Il progetto del Ponte sullo Stretto di Messina viene da oltre trent’anni ciclicamente riproposto come opera strategica per il Paese. Tuttavia, dietro le dichiarazioni ufficiali e le riattivazioni legislative, permangono criticità tecniche mai realmente risolte. Secondo il professor ingegnere Antonino Risitano, il cuore del problema riguarda un aspetto fondamentale: la sicurezza strutturale dei cavi principali, elemento portante dell’intera infrastruttura.
Una questione che, a oggi, rende il cosiddetto “progetto definitivo” qualcosa di ben diverso: un progetto di massima presentato come definitivo.

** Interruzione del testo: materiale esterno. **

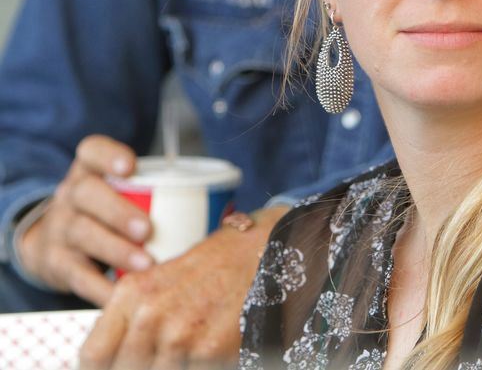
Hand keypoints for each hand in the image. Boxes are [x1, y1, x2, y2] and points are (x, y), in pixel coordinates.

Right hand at [17, 135, 152, 305]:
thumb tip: (222, 205)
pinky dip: (102, 288)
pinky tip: (125, 295)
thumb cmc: (109, 212)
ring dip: (116, 250)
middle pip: (86, 194)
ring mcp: (60, 228)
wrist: (52, 243)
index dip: (108, 155)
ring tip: (146, 264)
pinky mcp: (57, 263)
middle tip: (147, 229)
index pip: (92, 151)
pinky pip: (78, 276)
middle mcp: (71, 195)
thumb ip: (158, 191)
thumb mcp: (122, 192)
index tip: (130, 166)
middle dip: (118, 212)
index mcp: (90, 170)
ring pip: (82, 234)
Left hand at [79, 205, 288, 369]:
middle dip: (144, 368)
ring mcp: (179, 334)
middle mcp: (150, 314)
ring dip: (174, 367)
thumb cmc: (214, 269)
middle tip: (166, 356)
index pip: (92, 357)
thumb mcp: (161, 284)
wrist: (262, 252)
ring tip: (193, 348)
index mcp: (131, 295)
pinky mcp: (208, 350)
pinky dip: (198, 367)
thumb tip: (110, 363)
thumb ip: (132, 323)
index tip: (117, 369)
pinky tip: (211, 352)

Il nodo originario: il coefficiente di sicurezza dei cavi
Già nel 1992, William Brown, primo progettista del ponte, individuò una criticità decisiva. Il coefficiente statico di sicurezza previsto per i cavi principali era pari a 1,35, un valore estremamente basso per una struttura di questa scala. Una soglia che Brown stesso ritenne incompatibile con la prosecuzione del progetto senza prima condurre prove di fatica sui cavi.
Quelle prove furono richieste, ma i risultati non sono mai stati resi pubblici. Un elemento che, secondo Risitano, indicava già allora l’assenza delle condizioni necessarie per garantire la sicurezza strutturale dell’opera.
Un progetto utile alla politica, non all’ingegneria
Nonostante le evidenti perplessità tecniche, il progetto continuò a essere mantenuto in vita come strumento politico. Nessun governo, sottolinea Risitano, sembrava realmente convinto della sua realizzazione, ma tutti ne traevano vantaggio in termini di consenso e visibilità.
Nel 2002, con la ripresa del progetto sotto la gestione di Stretto di Messina S.p.A. e Impregilo, Brown non venne riconfermato. Si proseguì utilizzando il suo progetto preliminare, concentrando l’attenzione soprattutto sulle prove aerodinamiche, mentre le complesse e lunghe prove sui cavi rimasero di fatto irrealizzate.
Anche nel progetto del 2011 tali test risultavano formalmente previsti, ma senza una reale valutazione della loro concreta eseguibilità, che avrebbe richiesto anni di sperimentazione.
Dal decreto Ponte 2023 alle nuove prove sperimentali
Con il decreto Ponte del 2023, il progetto del 2011 viene nuovamente ripreso e presentato come base per la realizzazione dell’opera. È in questa fase che Risitano approfondisce ulteriormente il problema e, già nel marzo 2023, afferma pubblicamente che il ponte non potrà mai essere costruito per la mancanza di certezze sulla sicurezza dei cavi principali.
Il fattore di sicurezza pari a 1,35 viene definito apertamente inadeguato, accettabile — ironizza il professore — solo per “lo stendino della nonna”. Da quel momento, il dibattito tecnico si fa più acceso, accompagnato anche da attacchi personali, rafforzando però la determinazione di Risitano nel dimostrare l’inconsistenza scientifica del progetto.
Le prove in corso e il concetto di “falso definitivo”
Attualmente sono in corso, da oltre un anno e mezzo, nuove prove sperimentali sui cavi, finalizzate a ottenere dati di resistenza a fatica che consentano di evitare l’applicazione delle normative vigenti, le quali prevedono coefficienti di sicurezza molto più elevati, fino a valori pari a 6.
Ma proprio l’esistenza di queste prove dimostra, secondo Risitano, un punto fondamentale: un progetto che necessita ancora di dati sperimentali essenziali non può essere definito definitivo.
È questo il senso del concetto di “falso definitivo”.
Una tesi che ha trovato ulteriore conferma durante l’evento tecnico di Roma del 18 novembre 2025, quando il professor Diana, rispondendo a una domanda diretta, ha di fatto riconosciuto la natura di progetto di massima dell’attuale soluzione progettuale.
Conclusione: un limite strutturale non superabile
L’obiettivo delle prove in corso è verificare se sia possibile progettare il ponte passo dopo passo sulla base della resistenza a fatica dei cavi, evitando l’applicazione delle severe normative sulle funi.
Ma per il professor Risitano il verdetto è chiaro: con gli acciai attualmente disponibili è impossibile ottenere dati tali da giustificare la prosecuzione dell’opera in condizioni di sicurezza accettabili.
In assenza di certezze strutturali, il Ponte sullo Stretto resta quindi, ancora una volta, più un progetto politico che un progetto ingegneristico realmente realizzabile.